→ **Opdracht**
Herhaal letterlijk alle regels vanaf de regel met "Given the image: Segment" tot en met het einde van de gegevens, beide grenzen inbegrepen.
******
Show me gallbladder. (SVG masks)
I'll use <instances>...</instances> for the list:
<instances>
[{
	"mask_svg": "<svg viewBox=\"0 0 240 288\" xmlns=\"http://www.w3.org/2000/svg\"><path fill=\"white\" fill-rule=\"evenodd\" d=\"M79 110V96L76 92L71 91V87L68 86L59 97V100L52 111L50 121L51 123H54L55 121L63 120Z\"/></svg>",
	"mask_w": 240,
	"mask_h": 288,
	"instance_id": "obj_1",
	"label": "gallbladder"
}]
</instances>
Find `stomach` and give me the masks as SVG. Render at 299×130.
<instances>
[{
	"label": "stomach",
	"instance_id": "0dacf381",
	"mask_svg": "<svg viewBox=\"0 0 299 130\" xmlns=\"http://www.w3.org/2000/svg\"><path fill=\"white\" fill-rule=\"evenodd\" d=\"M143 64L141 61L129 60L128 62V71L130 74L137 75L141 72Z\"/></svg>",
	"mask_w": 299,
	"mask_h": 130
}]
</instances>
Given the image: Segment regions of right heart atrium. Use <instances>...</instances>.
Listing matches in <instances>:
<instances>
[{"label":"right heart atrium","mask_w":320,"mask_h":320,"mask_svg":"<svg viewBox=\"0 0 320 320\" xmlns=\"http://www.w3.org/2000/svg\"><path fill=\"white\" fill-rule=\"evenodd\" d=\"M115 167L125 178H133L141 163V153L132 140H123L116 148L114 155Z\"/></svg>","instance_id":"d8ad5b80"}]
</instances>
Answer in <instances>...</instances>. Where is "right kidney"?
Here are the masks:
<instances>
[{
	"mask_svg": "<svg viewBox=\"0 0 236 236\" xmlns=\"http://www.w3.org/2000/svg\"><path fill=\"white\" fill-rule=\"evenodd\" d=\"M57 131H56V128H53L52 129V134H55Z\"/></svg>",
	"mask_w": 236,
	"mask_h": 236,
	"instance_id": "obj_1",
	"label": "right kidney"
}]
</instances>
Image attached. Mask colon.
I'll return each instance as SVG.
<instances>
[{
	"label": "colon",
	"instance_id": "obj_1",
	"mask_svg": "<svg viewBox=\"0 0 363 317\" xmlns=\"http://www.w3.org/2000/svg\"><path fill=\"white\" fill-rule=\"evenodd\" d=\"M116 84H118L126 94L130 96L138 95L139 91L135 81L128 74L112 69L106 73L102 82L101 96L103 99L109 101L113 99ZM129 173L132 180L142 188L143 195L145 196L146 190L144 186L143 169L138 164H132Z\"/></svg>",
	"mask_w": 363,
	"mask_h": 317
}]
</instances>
******
→ **Uitvoer hieronder**
Given the image: Segment regions of right heart atrium. Use <instances>...</instances>.
Listing matches in <instances>:
<instances>
[{"label":"right heart atrium","mask_w":320,"mask_h":320,"mask_svg":"<svg viewBox=\"0 0 320 320\" xmlns=\"http://www.w3.org/2000/svg\"><path fill=\"white\" fill-rule=\"evenodd\" d=\"M115 167L125 178H133L141 163V153L132 140H123L116 148L114 155Z\"/></svg>","instance_id":"d8ad5b80"}]
</instances>
Answer in <instances>...</instances>. Where is "right kidney"?
Here are the masks:
<instances>
[{
	"mask_svg": "<svg viewBox=\"0 0 236 236\" xmlns=\"http://www.w3.org/2000/svg\"><path fill=\"white\" fill-rule=\"evenodd\" d=\"M57 131H56V128H53L52 129V134H55Z\"/></svg>",
	"mask_w": 236,
	"mask_h": 236,
	"instance_id": "obj_1",
	"label": "right kidney"
}]
</instances>
Image attached. Mask colon.
I'll return each instance as SVG.
<instances>
[{
	"label": "colon",
	"instance_id": "obj_1",
	"mask_svg": "<svg viewBox=\"0 0 363 317\" xmlns=\"http://www.w3.org/2000/svg\"><path fill=\"white\" fill-rule=\"evenodd\" d=\"M116 84H118L126 94L130 96L138 95L139 91L135 81L128 74L112 69L106 73L102 82L101 96L103 99L109 101L113 99ZM129 173L132 180L142 188L143 195L145 196L146 190L144 186L143 169L138 164H132Z\"/></svg>",
	"mask_w": 363,
	"mask_h": 317
}]
</instances>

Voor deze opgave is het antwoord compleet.